Règlement de comptes politico-financiers : Atos prend une balle perdue
Après la bataille qui a opposé Philippe Germond, son précédent patron, aux fonds Pardus et Centaurus, Atos-Origin se trouve au centre d'une nouvelle affaire, suite à une plainte pour corruption. Dans le collimateur des plaignants cette fois, Thierry Breton, qui semble rattrapé par son passé.
"J'ai donné instruction au pilote de l'Aéronavale Argouse (du nom du secrétaire général des Arvernes, ndlr) de lancer l'opération "Troisième banderille". Martial et énigmatique, le communiqué diffusé ce matin par les Arvernes, cette mystérieuse association qui se présente comme un groupe de défense des intérêts industriels français, commence par cette formule très militaire.
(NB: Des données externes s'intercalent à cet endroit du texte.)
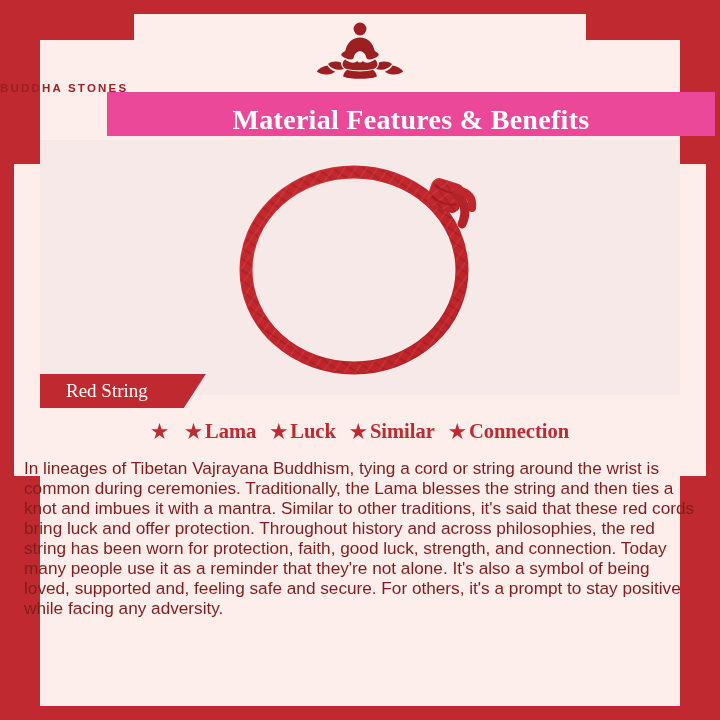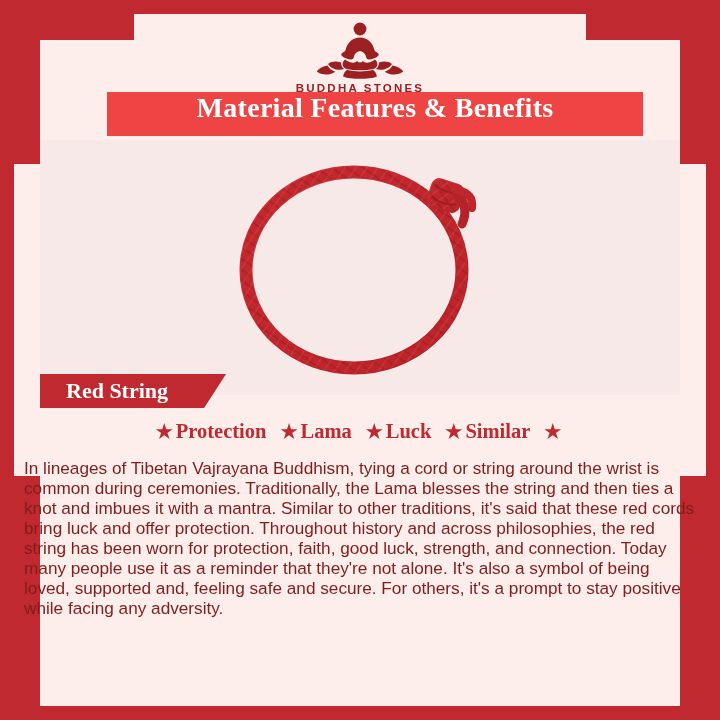--- a/index.html
+++ b/index.html
@@ -94,45 +94,45 @@
     width: 640px; height: 255px;
     background: #f6e9e7;
   }
 
   
   .logo {
     position: absolute;
     top: 18px;
     left: 0;
     width: 720px;
-    text-align: center;
+    text-align: left;
   }
   .logo-mark {
     display: block;
     margin: 0 auto;
   }
   .logo-text {
     display: block;
     margin-top: 2px;
     font-size: 11.5px;
     letter-spacing: 2.2px;
     color: #9c1f22;
     font-weight: 700;
   }
 
   
   .title-banner {
     position: absolute;
     top: 92px;
     left: 107px;
-    width: 536px;
+    width: 608px;
     height: 44px;
-    background: #ef4444;
+    background: #ec4899;
     display: flex;
-    align-items: flex-start;
+    align-items: flex-end;
     justify-content: center;
   }
   .title-banner .title-text {
     color: #ffffff;
     font-size: 28px;
     font-weight: bold;
     letter-spacing: 0.3px;
     font-family: "Liberation Serif", serif;
   }
 
@@ -152,22 +152,22 @@
     left: 40px;
     height: 34px;
     background: #c0292f;
     display: flex;
     align-items: center;
     padding: 0 58px 0 26px;
     clip-path: polygon(0 0, 100% 0, calc(100% - 22px) 100%, 0 100%);
   }
   .label-tag .label-text {
     color: #ffffff;
-    font-size: 22px;
-    font-weight: bold;
+    font-size: 19px;
+    font-weight: normal;
     font-family: "Liberation Serif", serif;
   }
 
   
   .benefits {
     position: absolute;
     top: 420px;
     left: 40px;
     width: 640px;
     display: flex;
@@ -281,34 +281,34 @@
     </svg>
   </div>
 
   <div class="label-tag">
     <span class="label-text">Red String</span>
   </div>
 
   <div class="benefits">
     <div class="benefit">
       <span class="star">★</span>
-      <span>Protection</span>
     </div>
     <div class="benefit">
       <span class="star star-gap">★</span>
       <span>Lama</span>
     </div>
     <div class="benefit">
       <span class="star star-gap">★</span>
       <span>Luck</span>
     </div>
     <div class="benefit">
       <span class="star star-gap">★</span>
       <span>Similar</span>
     </div>
     <div class="benefit">
       <span class="star star-gap">★</span>
+      <span>Connection</span>
     </div>
   </div>
 
   <div class="body-text">In lineages of Tibetan Vajrayana Buddhism, tying a cord or string around the wrist is common during ceremonies. Traditionally, the Lama blesses the string and then ties a knot and imbues it with a mantra. Similar to other traditions, it's said that these red cords bring luck and offer protection. Throughout history and across philosophies, the red string has been worn for protection, faith, good luck, strength, and connection. Today many people use it as a reminder that they're not alone. It's also a symbol of being loved, supported and, feeling safe and secure. For others, it's a prompt to stay positive while facing any adversity.</div>
 
 </div>
 
 </body></html>

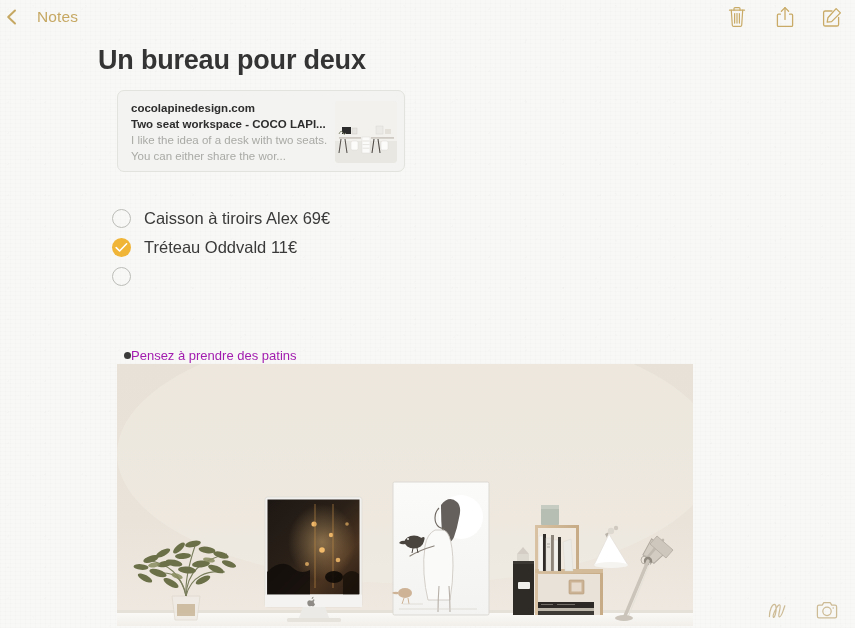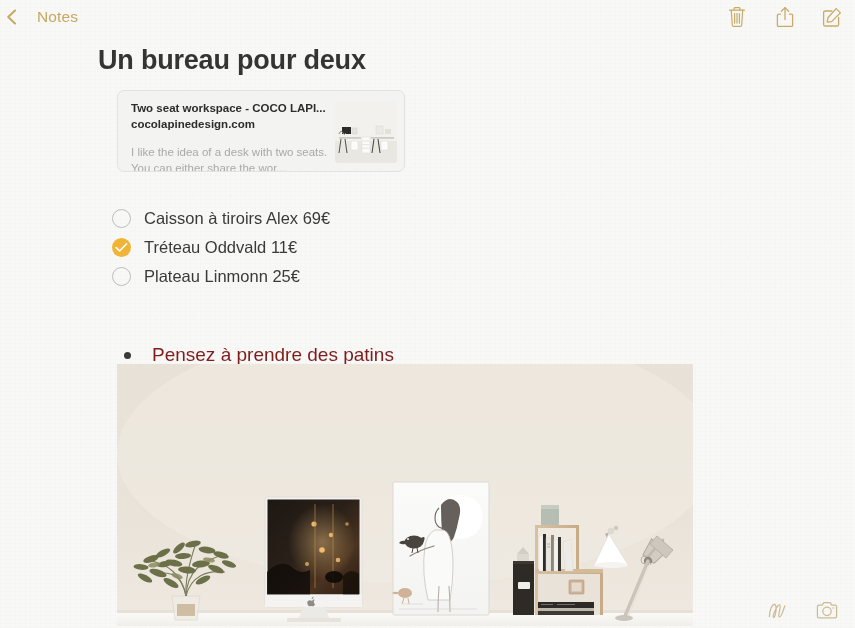--- a/index.html
+++ b/index.html
@@ -127,21 +127,21 @@
     font-size: 11.5px;
     font-weight: bold;
     color: #2d2d2d;
     line-height: 16px;
     white-space: nowrap;
   }
   #link-card-desc {
     font-size: 11.5px;
     color: #a9a9a6;
     line-height: 15.5px;
-    margin-top: 13px;
+    margin-top: 1px;
   }
   #link-card-thumb {
     position: absolute;
     right: 7px;
     top: 10px;
     width: 62px;
     height: 62px;
     border-radius: 4px;
     overflow: hidden;
     background: #efeeea;
@@ -203,23 +203,22 @@
   }
   .bullet-dot {
     width: 7px;
     height: 7px;
     border-radius: 50%;
     background: #3a3a3a;
     flex: 0 0 auto;
     margin-left: 4px;
   }
   .bullet-label {
-    margin-left: 21px;
-    font-size: 19px;
-    color: #7f1d1d;
+    font-size: 13px;
+    color: #a21caf;
     white-space: nowrap;
   }
 
   
   #note-photo {
     position: absolute;
     left: 117px;
     top: 330px;
     width: 576px;
     height: 262px;
@@ -297,22 +296,22 @@
     </svg>
   </div>
 </div>
 
 <div id="note-body">
 
   <div id="note-title">Un bureau pour deux</div>
 
   <div id="link-card">
     <div id="link-card-text">
+      <div id="link-card-domain">cocolapinedesign.com</div>
       <div id="link-card-title">Two seat workspace - COCO LAPI...</div>
-      <div id="link-card-domain">cocolapinedesign.com</div>
       <div id="link-card-desc">I like the idea of a desk with two seats. You can either share the wor...</div>
     </div>
     <div id="link-card-thumb">
       <svg viewBox="0 0 62 62" xmlns="http://www.w3.org/2000/svg">
         <rect width="62" height="62" fill="#efeeeb"></rect>
         <rect x="0" y="0" width="62" height="40" fill="#f2f1ee"></rect>
         <rect x="0" y="40" width="62" height="22" fill="#e9e7e2"></rect>
 
         <rect x="4" y="36" width="22" height="1.8" fill="#cfcbc4"></rect>
         <path d="M6 38 L4 52 M10 38 L12 52" stroke="#5a5550" stroke-width="1.1"></path>
@@ -345,21 +344,20 @@
       <span class="check-circle checked">
         <svg viewBox="0 0 13 11" xmlns="http://www.w3.org/2000/svg">
           <path d="M1.2 5.6 L4.6 9 L11.6 1.8" stroke="#ffffff" stroke-width="1.6" fill="none" stroke-linecap="round" stroke-linejoin="round"></path>
         </svg>
       </span>
       <span class="check-label">Tréteau Oddvald 11€</span>
     </div>
 
     <div class="check-row">
       <span class="check-circle unchecked"></span>
-      <span class="check-label">Plateau Linmonn 25€</span>
     </div>
   </div>
 
   <div id="bullet-list">
     <div class="bullet-row">
       <span class="bullet-dot"></span>
       <span class="bullet-label">Pensez à prendre des patins</span>
     </div>
   </div>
Le communiqué vise à donner un début d'explication sur la plainte déposée mardi contre X par l'association, en raison de soupçons de corruption au sein d'Atos-Origin.
En effet, le communiqué diffusé ce matin par les Arvernes fait clairement référence au banquier Edouard Stern, assassiné en février 2005 (sa maîtresse a avoué le meurtre). Il s'agissait d'un proche de Nicolas Sarkozy. Dans un style inimitable, le président des Arvernes écrit vouloir "traquer et faire sanctionner tous ceux qui auraient gardé" envers Edouard Stern "une dette non honorée, et obtenir réparation pour les souffrances subies". Autrement dit, les actions du mystérieux groupe seraient liées au passé du banquier disparu. Un passé lié à... Thierry Breton, le nouveau patron d'Atos-Origin.
Le spectre de l'affaire Rhodia
En effet, en 2003, Edouard Stern, suivi en août 2004 par le financier Hughes de Lasteyrie (lui aussi disparu), avait porté plainte contre X pour « présentation de comptes inexacts, diffusion d'informations fausses ou mensongères, délit d'initié et recel de délit d'initié » chez Rhodia. Tous deux ont perdu beaucoup d'argent du fait de la décote de l'action de la société (80 millions d'euros pour Edouard Stern), selon eux en raison de fraudes des dirigeants de Rhodia. Or, de 1998 à 2002, Thierry Breton était administrateur du groupe de chimie et président de son comité d'audit.
Le nom de l'ex ministre apparaît encore dans cette même affaire un peu plus tard, quand deux officines, Egideria et Sécurité sans frontière (SSF), ont espionné les plaignants de l'affaire Rhodia. Aux juges Jean-Marie d'Huy et Henri Pons, un responsable de SSF a affirmé que les rapports sur Edouard Stern ont été remis à Thierry Breton, alors chez France Télécom. Ce dernier a reconnu avoir eu connaissance de ce document tout en niant l'avoir commandé.
Signalons encore que devait s'ouvrir aujourd'hui un procès en diffamation contre le Canard Enchaîné, procès intenté par l'AMF (Autorité des marchés financiers). En août 2006, nos confrères avaient affirmé que l'Autorité avait caviardé son rapport sur l'affaire Rhodia, afin de protéger Thierry Breton, ministre des Finances à l'époque. Saisi aujourd'hui d'une irrégularité concernant la déposition d'un témoin, le tribunal a ajourné l'audience et rendra sa décision sur ce point le 23 janvier. Ensuite une nouvelle date devrait être fixée pour juger l'affaire elle-même.
Charisme, savoir-faire... et passé encombrant
En s'attaquant à Atos-Origin, c'est donc Thierry Breton que les Arvernes semblent viser. Sans toutefois le citer dans leur communiqué. Ce rocambolesque épisode tombe au plus mal pour une SSII en quête de stabilité. Ce matin, dans une interview aux Echos, Bertrand Meunier, membre du comité exécutif de PAI Partners, le fonds devenu récemment premier actionnaire de la SSII, affirmait : "nous considérons que Thierry Breton, avec son charisme, son savoir-faire et son expérience, est l'homme de la situation pour développer l'entreprise. Avec sa nomination, décidée à l'unanimité, nous avons souhaité une amélioration de la gouvernance et une plus grande intégration des différents métiers." Il faudra d'abord vaincre les inimitiés que s'est attiré l'ex ministre dans ses précédentes fonctions.